━━━━━ Vorliegende Daten

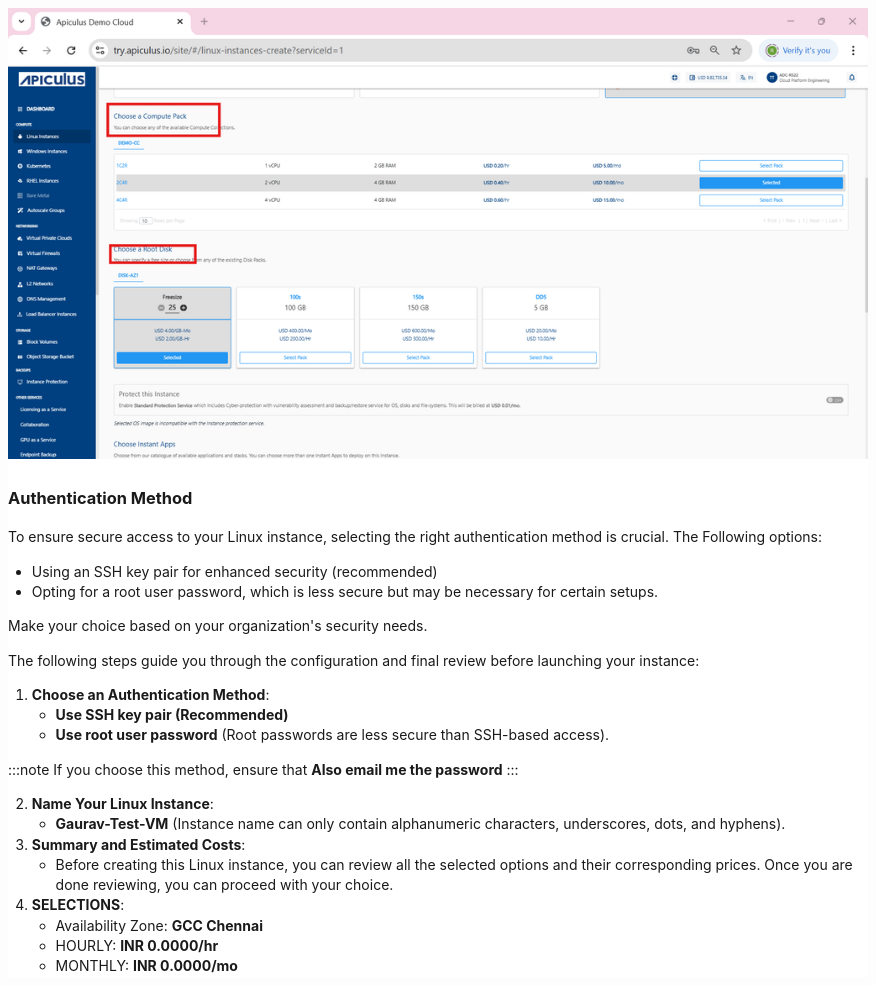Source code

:![rootapiculus](img/rootapiculus.png)
### Authentication Method

To ensure secure access to your Linux instance, selecting the right authentication method is crucial. The Following options: 

- Using an SSH key pair for enhanced security (recommended)
- Opting for a root user password, which is less secure but may be necessary for certain setups.  

Make your choice based on your organization's security needs.
   
The following steps guide you through the configuration and final review before launching your instance:
   
1. **Choose an Authentication Method**:
    - **Use SSH key pair (Recommended)**
    - **Use root user password** (Root passwords are less secure than SSH-based access). 
      
:::note
If you choose this method, ensure that **Also email me the password**
:::
   
2. **Name Your Linux Instance**:
    - **Gaurav-Test-VM** (Instance name can only contain alphanumeric characters, underscores, dots, and hyphens).
3. **Summary and Estimated Costs**:
    - Before creating this Linux instance, you can review all the selected options and their corresponding prices. Once you are done reviewing, you can proceed with your choice. 
4. **SELECTIONS**:
    - Availability Zone: **GCC Chennai**
    - HOURLY: **INR 0.0000/hr**
    - MONTHLY: **INR 0.0000/mo**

━━━━━━━━━━

#### [Deine Aufgabe]
Finde in den Datensätzen oben jede Zeile, in der die Zeichenfolge „secure“ vorkommt, und schreibe sie vollständig ab. Achte dabei auf Groß- und Kleinschreibung.

#### [Lösung]
To ensure secure access to your Linux instance, selecting the right authentication method is crucial. The Following options: 
- Opting for a root user password, which is less secure but may be necessary for certain setups.  
    - **Use root user password** (Root passwords are less secure than SSH-based access). 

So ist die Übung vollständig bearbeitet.